Green Bay Packers quarterback Aaron Rodgers throws a forward pass against the Philadelphia Eagles during the first quarter of NFL football action in Philadelphia, Pennsylvania, September 12, 2010. REUTERS/Tim Shaffer (UNITED STATES - Tags: SPORT FOOTBALL)

Super Bowl caliber teams can win on the road, no matter what type of environment they play in.

Super Bowl caliber teams play defense, especially late in the fourth quarter.

Super Bowl caliber teams can run the ball.

Super Bowl caliber teams have quarterbacks that make plays when opportunities present themselves.

If you can’t see where I’m going with this, then you’ve probably been drunk since about 3:00 in the afternoon and if that’s the case then I applaud you, my friend. Because everyone should crack open a cold one on the first NFL Sunday of the year. (Thank God football is back.)

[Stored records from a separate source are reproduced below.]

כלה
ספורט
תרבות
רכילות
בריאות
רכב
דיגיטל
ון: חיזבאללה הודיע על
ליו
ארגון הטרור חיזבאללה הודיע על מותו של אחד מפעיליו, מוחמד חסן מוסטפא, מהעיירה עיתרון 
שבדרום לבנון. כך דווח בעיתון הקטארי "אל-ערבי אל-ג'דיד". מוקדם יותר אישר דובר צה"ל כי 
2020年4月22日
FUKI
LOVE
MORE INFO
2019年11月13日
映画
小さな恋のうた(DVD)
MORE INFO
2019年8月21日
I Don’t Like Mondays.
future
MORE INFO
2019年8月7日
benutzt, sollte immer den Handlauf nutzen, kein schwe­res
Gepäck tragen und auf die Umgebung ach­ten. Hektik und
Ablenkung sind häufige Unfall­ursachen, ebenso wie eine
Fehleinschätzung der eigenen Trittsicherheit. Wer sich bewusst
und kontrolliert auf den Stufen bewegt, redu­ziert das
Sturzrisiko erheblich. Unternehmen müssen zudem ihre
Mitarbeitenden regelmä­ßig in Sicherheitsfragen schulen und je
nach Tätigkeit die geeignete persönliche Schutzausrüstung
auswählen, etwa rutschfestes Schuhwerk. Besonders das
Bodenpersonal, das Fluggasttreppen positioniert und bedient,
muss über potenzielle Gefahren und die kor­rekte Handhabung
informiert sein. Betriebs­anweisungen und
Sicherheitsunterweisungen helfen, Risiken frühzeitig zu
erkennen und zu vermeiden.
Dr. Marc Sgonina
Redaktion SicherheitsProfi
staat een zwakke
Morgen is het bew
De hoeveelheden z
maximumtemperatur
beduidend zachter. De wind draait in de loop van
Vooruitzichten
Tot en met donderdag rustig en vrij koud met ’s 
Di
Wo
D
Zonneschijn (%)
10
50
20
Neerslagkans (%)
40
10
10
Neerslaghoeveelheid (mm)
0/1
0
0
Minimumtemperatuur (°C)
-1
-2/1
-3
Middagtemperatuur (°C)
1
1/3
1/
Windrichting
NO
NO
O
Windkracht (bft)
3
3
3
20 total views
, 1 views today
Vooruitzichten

The Packers are a Super Bowl caliber team and they proved it today. Philadelphia is not an easy place to win on the road, yet Green Bay went into the “City of Brotherly Love,” built a 20-3 lead and then made plays late in the fourth quarter to earn a hard-fought win. The biggest play they made came on a 4th and 1 when they stoned Michael Vick on a rush attempt to seal the win.

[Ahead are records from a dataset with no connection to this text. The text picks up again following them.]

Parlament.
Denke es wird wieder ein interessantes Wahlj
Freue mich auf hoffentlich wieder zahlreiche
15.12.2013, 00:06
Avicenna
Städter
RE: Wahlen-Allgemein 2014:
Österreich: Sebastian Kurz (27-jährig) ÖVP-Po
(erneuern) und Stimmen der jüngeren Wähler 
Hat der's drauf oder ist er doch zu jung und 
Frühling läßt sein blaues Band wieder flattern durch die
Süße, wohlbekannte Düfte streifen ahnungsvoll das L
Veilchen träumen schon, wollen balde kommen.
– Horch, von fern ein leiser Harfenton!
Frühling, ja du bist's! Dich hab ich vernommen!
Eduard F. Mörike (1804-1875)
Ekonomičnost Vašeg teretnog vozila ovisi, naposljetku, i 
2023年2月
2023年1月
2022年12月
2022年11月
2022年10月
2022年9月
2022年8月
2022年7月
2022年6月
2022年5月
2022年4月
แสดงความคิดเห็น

Aaron Rodgers wasn’t particularly sharp (he only threw for 188 yards and tossed two interceptions), but his touchdown throws to Donald Driver (1:48 left before halftime) and Greg Jennings (1:56 remaining in the third quarter) were a thing of beauty and like he proved so many times before, he was resilient under pressure. He was also aided by a running game that churned out 132 yards, including 63 from Brandon Jackson (3.5 YPC) and 45 from Ryan Grant (5.6 YPC).

Defensively, Clay Matthews was practically a one-man wrecking crew. He lead the team in solo tackles (7), sacks (2), tackles for loss (2) and hits on the quarterback (2). For as good as Michael Vick looked at times running the ball, he’s going to have nightmares of Matthews chasing him out of the pocket when he goes to sleep tonight.

Had the Packers played well and lost a tight game, the people that picked them to represent the NFC in the Super Bowl wouldn’t have wanted to change their pick. Again, Philly is a tough environment to play in – especially on opening day.

But the fact that they won only cemented the belief that this team has what it takes to play for a championship this season. They have a long way to go, but they’re off to a perfect start.